Dividends: February, May, August and November
A lot has been written about Apple Inc. and its accession into tech stardom. But after all the ink has been spilled, AAPL remains one heck of a dividend stock.
The firm’s combination of hardware, software and services mints cash as users get plugged into its ecosystem. That, in turn, drives sales and cash flows down the road. The real win is that Apple is really just getting started in places like China and other emerging markets. Its near-luxury status has made it the hot item across the globe.
And while some have questioned Apple’s ability to keep innovating, patient investors have plenty of time for the firm to strike gold again. Unlike former consumer tech stars that have fizzled, AAPL has more than $246 billion in cash and securities on its balance sheet.
That amount of money gives AAPL enormous freedom to work on projects and get them right. It also helps drive dividend growth. It’s no secret that Apple has become tech’s biggest dividend star, increasing its payout by 55% in just a few short years.
With its continued massive cash balance, hefty cash flows and history of innovation, Apple should be able to keep the dividends going. Making it one of the best stocks to buy for income.
Dividends: March, June, September and December
The halcyon days for the refiners may be over, but Valero Energy Corporation should be able to keep its cash flows going. As the largest independent refiner in the U.S., VLO has the size and scope that allows it to squeeze the most out of its 15 refineries.
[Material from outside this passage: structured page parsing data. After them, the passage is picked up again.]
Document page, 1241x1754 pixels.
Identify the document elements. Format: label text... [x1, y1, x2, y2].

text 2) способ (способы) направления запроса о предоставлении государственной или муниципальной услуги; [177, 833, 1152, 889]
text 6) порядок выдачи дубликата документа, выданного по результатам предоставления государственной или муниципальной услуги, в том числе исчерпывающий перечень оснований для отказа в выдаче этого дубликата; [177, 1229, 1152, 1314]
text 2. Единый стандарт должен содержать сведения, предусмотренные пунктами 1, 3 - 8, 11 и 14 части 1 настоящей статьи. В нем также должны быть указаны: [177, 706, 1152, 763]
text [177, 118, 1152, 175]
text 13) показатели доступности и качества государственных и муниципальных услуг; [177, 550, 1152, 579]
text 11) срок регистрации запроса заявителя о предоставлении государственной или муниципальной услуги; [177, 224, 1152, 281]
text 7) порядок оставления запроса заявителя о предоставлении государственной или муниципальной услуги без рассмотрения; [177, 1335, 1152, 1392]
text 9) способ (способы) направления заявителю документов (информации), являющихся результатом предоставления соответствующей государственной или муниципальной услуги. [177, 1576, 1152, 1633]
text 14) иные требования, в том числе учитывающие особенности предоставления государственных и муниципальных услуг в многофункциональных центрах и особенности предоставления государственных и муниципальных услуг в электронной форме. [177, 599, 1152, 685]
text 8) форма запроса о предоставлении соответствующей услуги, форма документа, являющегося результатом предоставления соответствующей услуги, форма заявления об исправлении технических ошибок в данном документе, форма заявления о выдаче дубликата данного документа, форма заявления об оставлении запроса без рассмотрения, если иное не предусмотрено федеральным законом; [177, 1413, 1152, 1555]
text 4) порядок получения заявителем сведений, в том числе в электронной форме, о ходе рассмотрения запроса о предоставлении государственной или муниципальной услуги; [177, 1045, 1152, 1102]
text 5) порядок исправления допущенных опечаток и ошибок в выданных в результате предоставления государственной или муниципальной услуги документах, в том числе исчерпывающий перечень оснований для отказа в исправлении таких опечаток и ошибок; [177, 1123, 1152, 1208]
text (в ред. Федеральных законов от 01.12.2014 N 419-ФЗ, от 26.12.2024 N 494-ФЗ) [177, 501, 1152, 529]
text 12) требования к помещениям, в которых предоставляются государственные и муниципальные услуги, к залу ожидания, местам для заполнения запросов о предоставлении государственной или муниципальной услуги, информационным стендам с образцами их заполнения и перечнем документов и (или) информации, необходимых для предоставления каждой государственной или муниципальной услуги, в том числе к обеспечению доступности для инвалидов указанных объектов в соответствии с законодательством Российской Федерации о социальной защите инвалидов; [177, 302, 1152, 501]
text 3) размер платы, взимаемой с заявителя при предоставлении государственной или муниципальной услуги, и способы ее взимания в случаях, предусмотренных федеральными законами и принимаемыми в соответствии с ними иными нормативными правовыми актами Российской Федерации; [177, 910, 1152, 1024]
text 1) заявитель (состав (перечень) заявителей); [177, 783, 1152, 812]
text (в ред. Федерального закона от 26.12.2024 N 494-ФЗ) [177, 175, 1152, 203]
That’s because the bulk of those are located along the Gulf Coast. This allows VLO to have easy access to a variety of imported and domestic crude oil and natural gas. Valero’s refineries have the ability to switch up the kind of crude to benefit from lower costs. The other ace up its sleeve is that much of the pipelines and crude-by-rail infrastructure supplying these refineries is now tucked inside Valero Energy Partners LP (VLP). That allows VLO to profit from its interests and the cash flows as well as save on taxes.
All of this has helped VLO continue to reap big profits. While its last full year of reported earnings was last than the previous — because oil prices were sooooo low in 2015 — Valero still managed to make $4.6 billion in profits. More importantly, its cash flows remained robust, and VLO was able to raise its dividend once again.
With a current yield of 4.25%, VLO could be one of the better higher-yielding income stocks to buy.
This article is from Aaron Levitt of InvestorPlace. As of this writing, he was long MDT.